Could the data below be retyped exactly, without its pictures?

(Entries supplied)

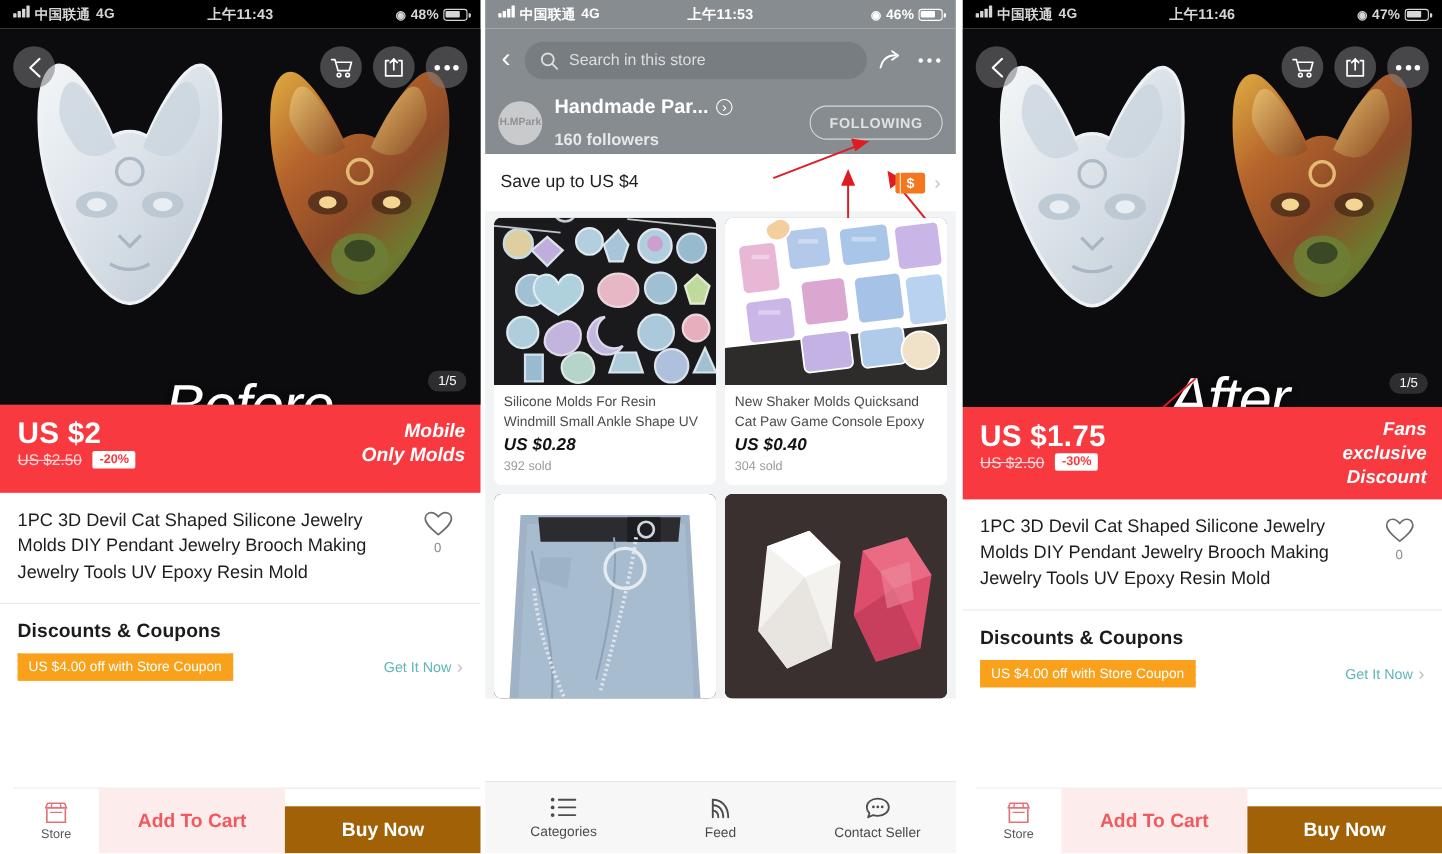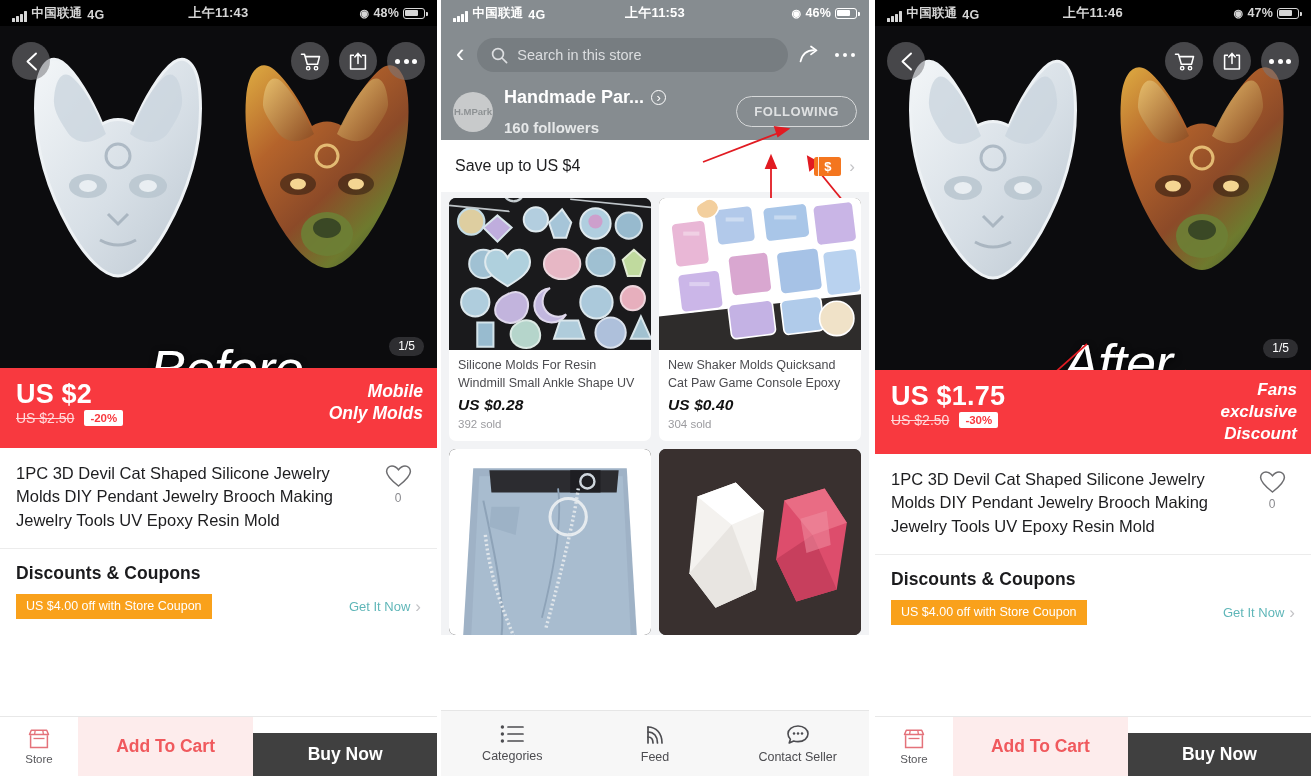"中国联通" .sb-left { align-items: flex-end -> flex-start }
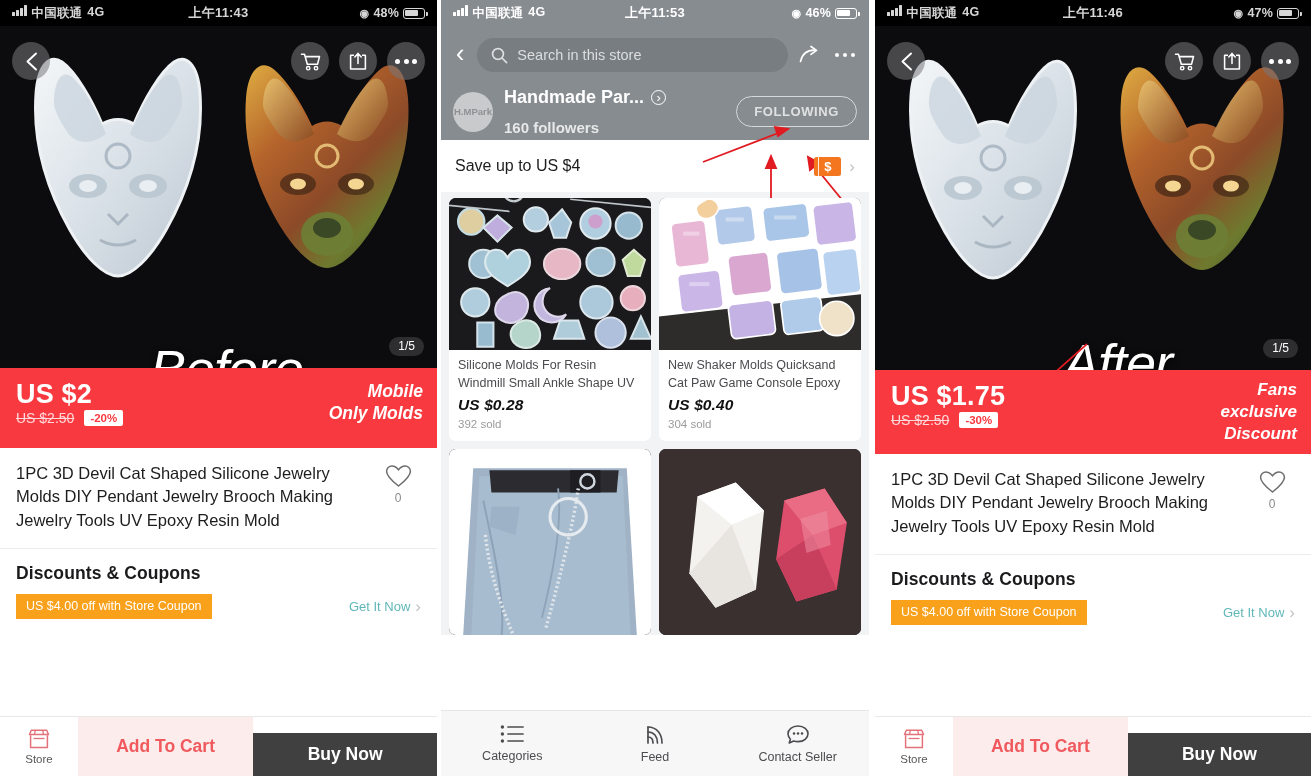"Store" .actionbar { left: 0 -> 12px }
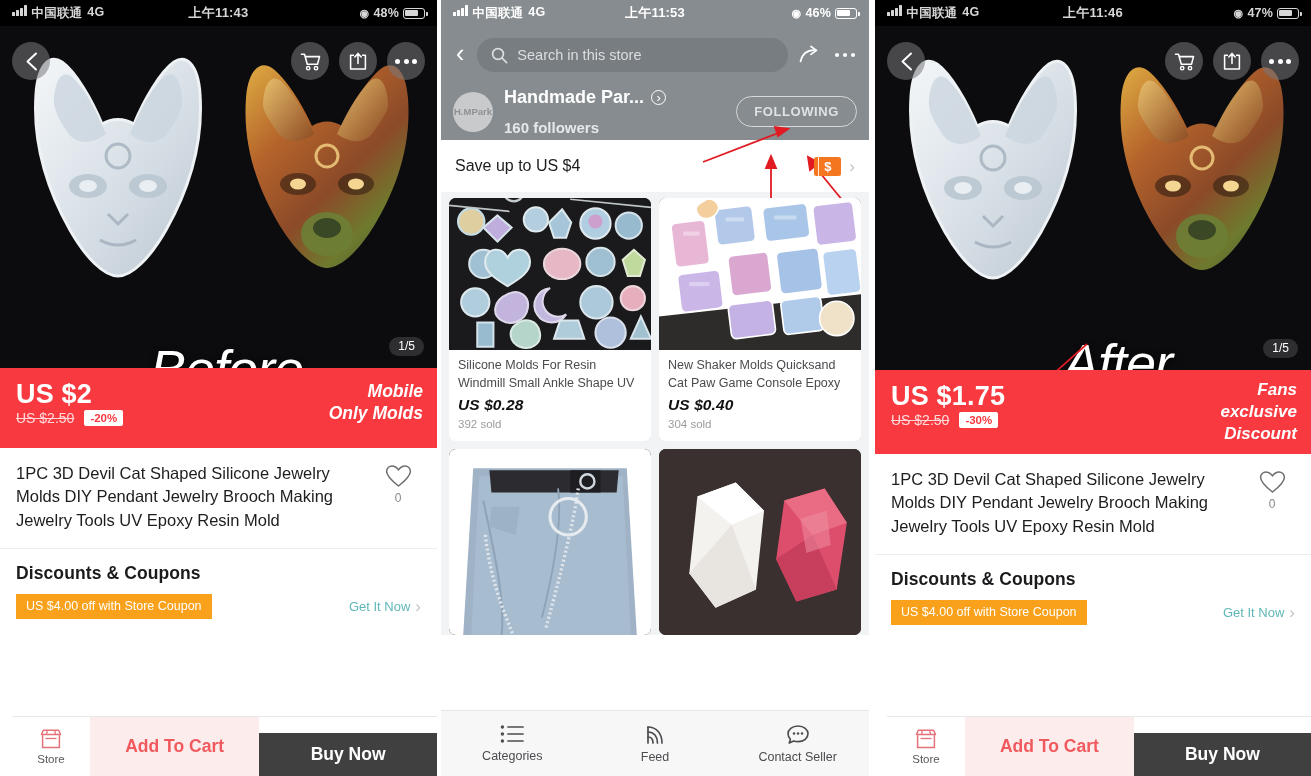"Buy Now" .ab-buy { background: #404040 -> #a16207 }
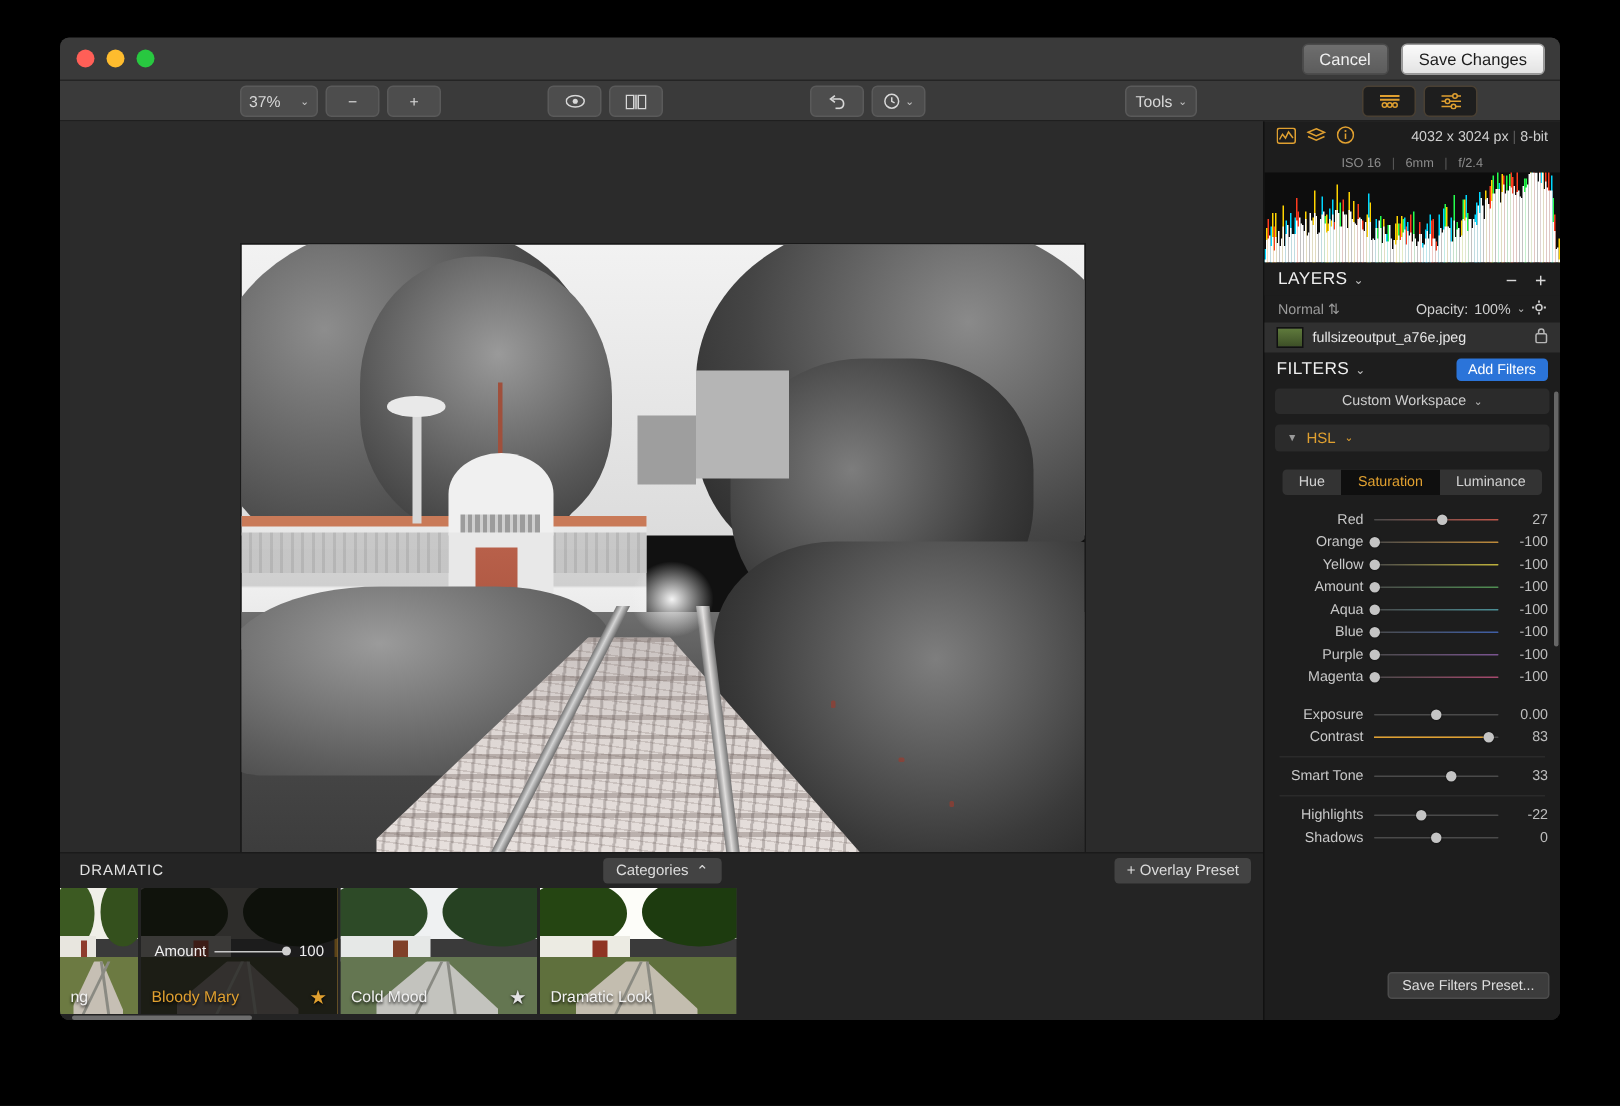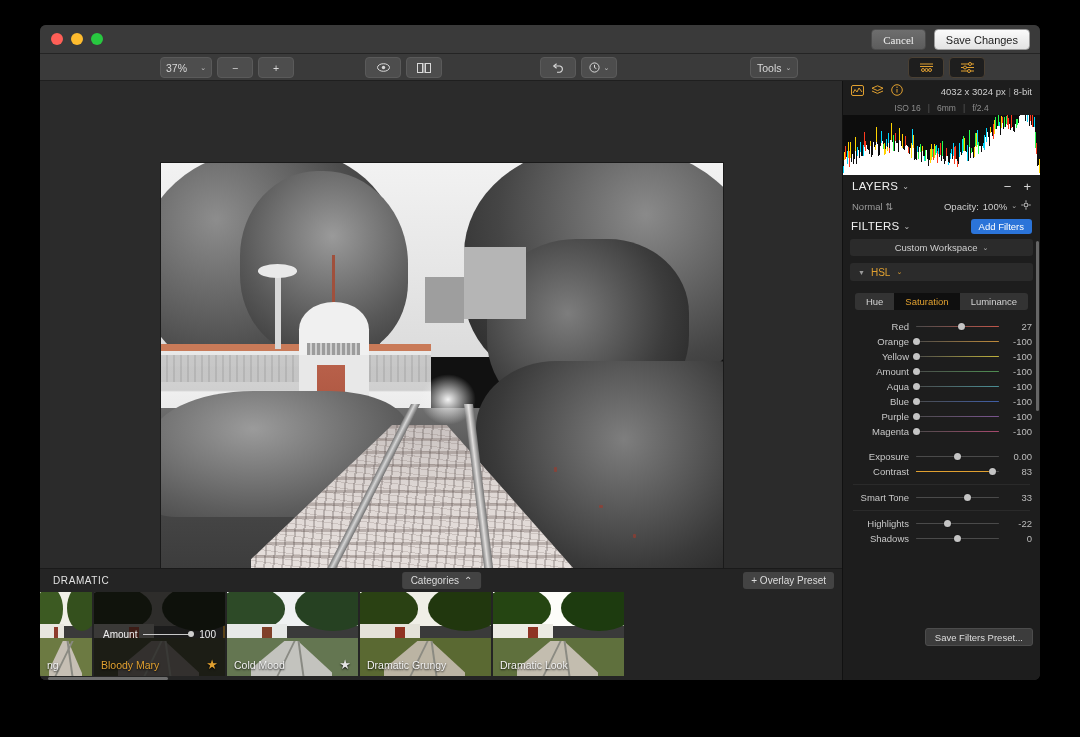"Cancel" .tbtn.dark { font-family: Liberation Serif, serif -> none }
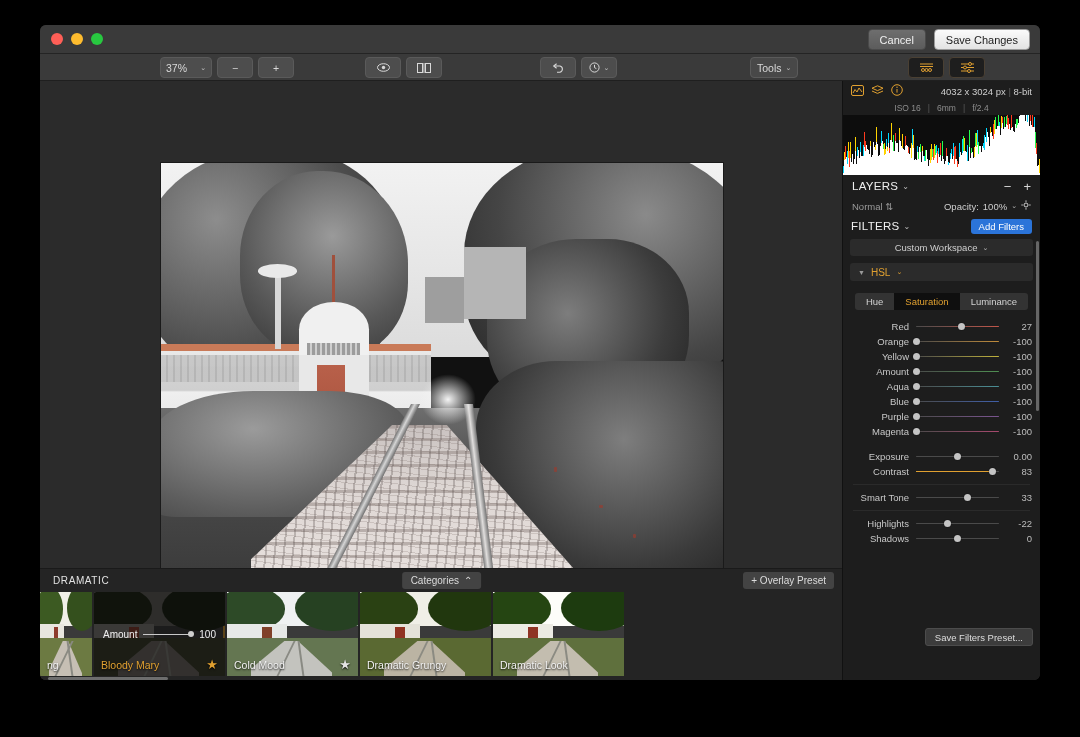"fullsizeoutput_a76e.jpeg" div.layer-row { html: none -> <div> <span></span> <span>fullsizeoutput_a76e.jpeg</span> <span> <svg> <rect></rect> <path></path> </svg> </span> </div> }
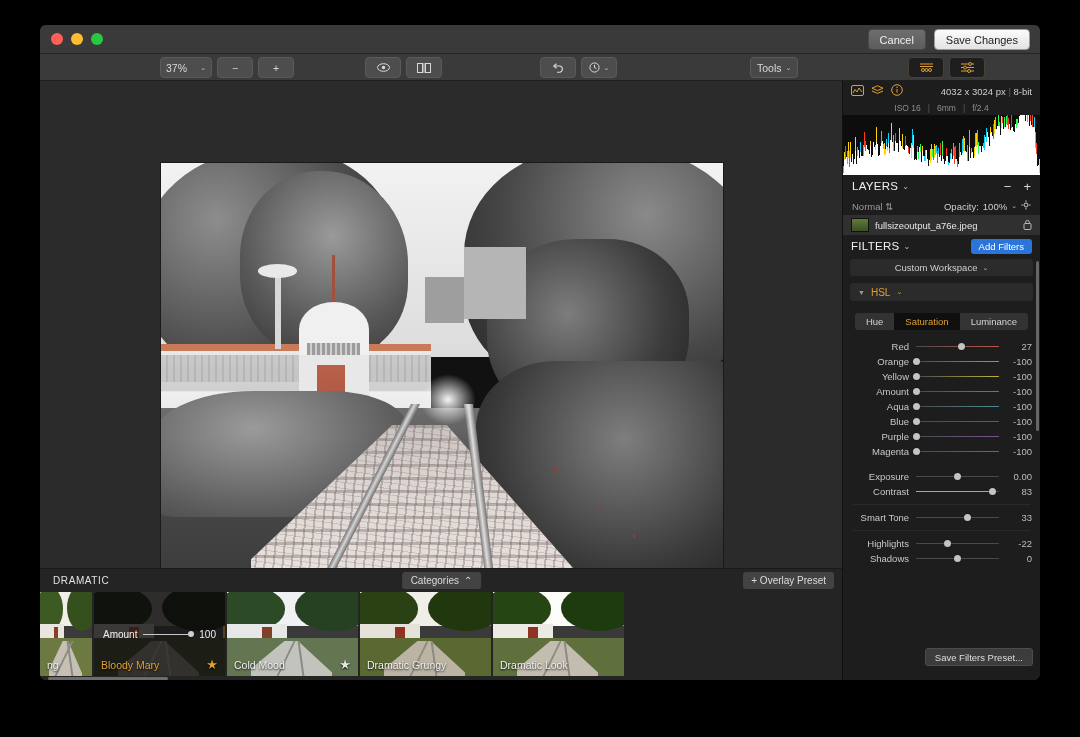"Dramatic Grungy" div.thumb { html: <div> <div> <div></div> <div></div> <div></div> <div></div> <div></div> <div></div> <div></div> <div></div> <div></div> </div> <div>Dramatic Grungy</div> </div> -> none }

(End Entries supplied)

Response for this exercise
"中国联通" .sb-left { align-items: flex-end -> flex-start }
"Store" .actionbar { left: 0 -> 12px }
"Buy Now" .ab-buy { background: #404040 -> #a16207 }
"Cancel" .tbtn.dark { font-family: Liberation Serif, serif -> none }
"fullsizeoutput_a76e.jpeg" div.layer-row { html: none -> <div> <span></span> <span>fullsizeoutput_a76e.jpeg</span> <span> <svg> <rect></rect> <path></path> </svg> </span> </div> }
"Dramatic Grungy" div.thumb { html: <div> <div> <div></div> <div></div> <div></div> <div></div> <div></div> <div></div> <div></div> <div></div> <div></div> </div> <div>Dramatic Grungy</div> </div> -> none }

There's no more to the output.